We met on a fine May morning on the banks of the River Irfon, a mile or so from the village of Abergwesyn. From there we passed the 18th century farmhouse of Lwynderw, more recently used as a hotel, and then headed up the broad slopes of Cefn Fannog.

Cefn Fannog

As we gained height, a splendid view of Drygarn Fawr opened up to the north, with the distinctive ‘beehive’ cairns clearly visible on the skyline. A few dark clouds threatened, but thankfully we remained dry. From here our route descended to the shore of Llyn Brianne.

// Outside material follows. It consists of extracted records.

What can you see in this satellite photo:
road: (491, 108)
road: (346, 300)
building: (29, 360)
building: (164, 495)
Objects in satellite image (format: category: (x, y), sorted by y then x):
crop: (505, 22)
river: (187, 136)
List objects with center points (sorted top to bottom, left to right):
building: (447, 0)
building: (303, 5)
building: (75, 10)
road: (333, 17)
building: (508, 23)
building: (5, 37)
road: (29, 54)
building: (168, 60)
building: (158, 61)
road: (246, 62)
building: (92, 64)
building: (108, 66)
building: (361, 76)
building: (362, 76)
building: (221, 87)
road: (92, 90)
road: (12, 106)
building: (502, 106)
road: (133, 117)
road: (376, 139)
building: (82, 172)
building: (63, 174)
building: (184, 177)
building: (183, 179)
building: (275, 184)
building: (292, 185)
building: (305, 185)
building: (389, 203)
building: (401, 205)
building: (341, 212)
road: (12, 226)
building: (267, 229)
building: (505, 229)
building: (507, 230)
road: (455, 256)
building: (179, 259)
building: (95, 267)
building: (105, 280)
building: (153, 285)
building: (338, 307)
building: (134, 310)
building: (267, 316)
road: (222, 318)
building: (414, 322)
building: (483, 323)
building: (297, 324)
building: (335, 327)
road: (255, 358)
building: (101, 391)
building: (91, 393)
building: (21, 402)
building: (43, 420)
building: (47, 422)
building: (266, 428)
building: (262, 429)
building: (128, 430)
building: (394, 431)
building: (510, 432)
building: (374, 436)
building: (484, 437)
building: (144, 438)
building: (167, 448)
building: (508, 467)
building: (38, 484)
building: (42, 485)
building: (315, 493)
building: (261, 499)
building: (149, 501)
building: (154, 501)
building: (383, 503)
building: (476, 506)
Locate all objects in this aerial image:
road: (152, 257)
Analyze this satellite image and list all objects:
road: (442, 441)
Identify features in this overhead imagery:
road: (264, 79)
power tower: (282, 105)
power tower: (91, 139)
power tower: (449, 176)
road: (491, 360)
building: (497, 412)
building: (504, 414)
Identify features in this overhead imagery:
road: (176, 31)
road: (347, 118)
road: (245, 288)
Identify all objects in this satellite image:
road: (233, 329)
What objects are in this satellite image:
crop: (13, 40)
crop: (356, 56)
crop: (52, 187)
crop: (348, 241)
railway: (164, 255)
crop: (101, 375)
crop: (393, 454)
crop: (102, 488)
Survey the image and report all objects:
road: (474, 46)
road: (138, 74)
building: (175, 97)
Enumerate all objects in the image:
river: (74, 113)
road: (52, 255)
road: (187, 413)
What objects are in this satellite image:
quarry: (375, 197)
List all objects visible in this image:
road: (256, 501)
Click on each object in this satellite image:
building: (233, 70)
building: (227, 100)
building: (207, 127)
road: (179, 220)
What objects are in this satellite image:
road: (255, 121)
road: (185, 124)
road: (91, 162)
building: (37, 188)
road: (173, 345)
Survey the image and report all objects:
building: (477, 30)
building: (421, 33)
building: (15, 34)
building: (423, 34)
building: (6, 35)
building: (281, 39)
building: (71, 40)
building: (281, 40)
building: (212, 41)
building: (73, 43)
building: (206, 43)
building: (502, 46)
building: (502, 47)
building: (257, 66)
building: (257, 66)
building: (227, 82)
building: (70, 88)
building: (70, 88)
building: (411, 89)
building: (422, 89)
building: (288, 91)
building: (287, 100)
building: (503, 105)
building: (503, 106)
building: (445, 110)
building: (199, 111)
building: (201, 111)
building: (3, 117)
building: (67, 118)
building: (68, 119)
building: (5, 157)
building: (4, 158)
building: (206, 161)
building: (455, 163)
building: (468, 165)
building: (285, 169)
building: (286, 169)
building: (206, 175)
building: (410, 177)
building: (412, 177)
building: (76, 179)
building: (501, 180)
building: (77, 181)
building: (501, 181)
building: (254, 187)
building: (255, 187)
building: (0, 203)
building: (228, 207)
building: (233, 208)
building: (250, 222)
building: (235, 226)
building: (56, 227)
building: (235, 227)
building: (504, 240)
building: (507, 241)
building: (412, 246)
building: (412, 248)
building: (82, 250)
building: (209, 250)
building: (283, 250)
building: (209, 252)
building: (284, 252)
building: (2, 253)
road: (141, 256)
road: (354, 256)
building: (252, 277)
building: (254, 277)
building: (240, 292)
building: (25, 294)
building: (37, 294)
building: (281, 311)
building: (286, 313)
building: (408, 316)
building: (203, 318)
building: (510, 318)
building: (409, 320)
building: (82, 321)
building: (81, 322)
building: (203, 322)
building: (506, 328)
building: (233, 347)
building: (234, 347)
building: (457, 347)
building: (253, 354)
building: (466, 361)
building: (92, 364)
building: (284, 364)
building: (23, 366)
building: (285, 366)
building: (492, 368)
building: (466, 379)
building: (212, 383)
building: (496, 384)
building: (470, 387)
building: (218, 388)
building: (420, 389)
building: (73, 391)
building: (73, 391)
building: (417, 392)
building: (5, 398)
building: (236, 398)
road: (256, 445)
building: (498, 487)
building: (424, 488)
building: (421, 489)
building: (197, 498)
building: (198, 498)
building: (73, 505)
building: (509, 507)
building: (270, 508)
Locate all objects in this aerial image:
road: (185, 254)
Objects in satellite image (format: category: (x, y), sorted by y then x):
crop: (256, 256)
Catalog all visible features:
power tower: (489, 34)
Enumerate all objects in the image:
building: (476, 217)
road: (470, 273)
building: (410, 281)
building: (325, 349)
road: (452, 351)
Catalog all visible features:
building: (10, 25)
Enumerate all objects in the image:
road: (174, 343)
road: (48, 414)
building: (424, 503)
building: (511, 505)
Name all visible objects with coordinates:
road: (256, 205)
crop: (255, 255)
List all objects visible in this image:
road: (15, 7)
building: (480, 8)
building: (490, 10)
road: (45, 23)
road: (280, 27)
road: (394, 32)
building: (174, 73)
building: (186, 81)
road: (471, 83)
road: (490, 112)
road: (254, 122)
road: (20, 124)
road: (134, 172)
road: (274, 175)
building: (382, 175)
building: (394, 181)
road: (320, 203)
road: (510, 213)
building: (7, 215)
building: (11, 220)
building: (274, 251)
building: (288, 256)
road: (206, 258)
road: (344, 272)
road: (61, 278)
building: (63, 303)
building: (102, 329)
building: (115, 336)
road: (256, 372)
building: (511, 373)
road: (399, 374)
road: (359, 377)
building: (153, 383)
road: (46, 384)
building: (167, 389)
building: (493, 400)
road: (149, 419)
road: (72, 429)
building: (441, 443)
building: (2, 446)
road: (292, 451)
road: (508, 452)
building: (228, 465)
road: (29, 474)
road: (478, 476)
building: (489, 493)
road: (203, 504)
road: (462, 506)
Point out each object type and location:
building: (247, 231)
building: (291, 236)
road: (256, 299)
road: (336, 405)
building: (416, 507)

The low water level allowed us to sit on the shoreline for lunch, before heading back towards Lwynderw via the steep-sided valley of Nant Gwrach. On our way we took a detour into the side valley of Nant Ddwfn to view the remains of a lead mine. A poignant reminder of a hard industrial past, in a landscape that we now view as a peaceful rural scene. This route covered 7 miles or so, with about 400m of ascent. There was plenty of time for members to have a chat, get to know each other and exchange ideas about the future of the Cambrian Mountains. An excellent reason to come along on our regular walks, quite apart from exploring some beautiful little corners of the Cambrians. Back at the riverside car park, Lorna and Stephen produced tea and cake for everyone, with more time to sit and mull over a very enjoyable day.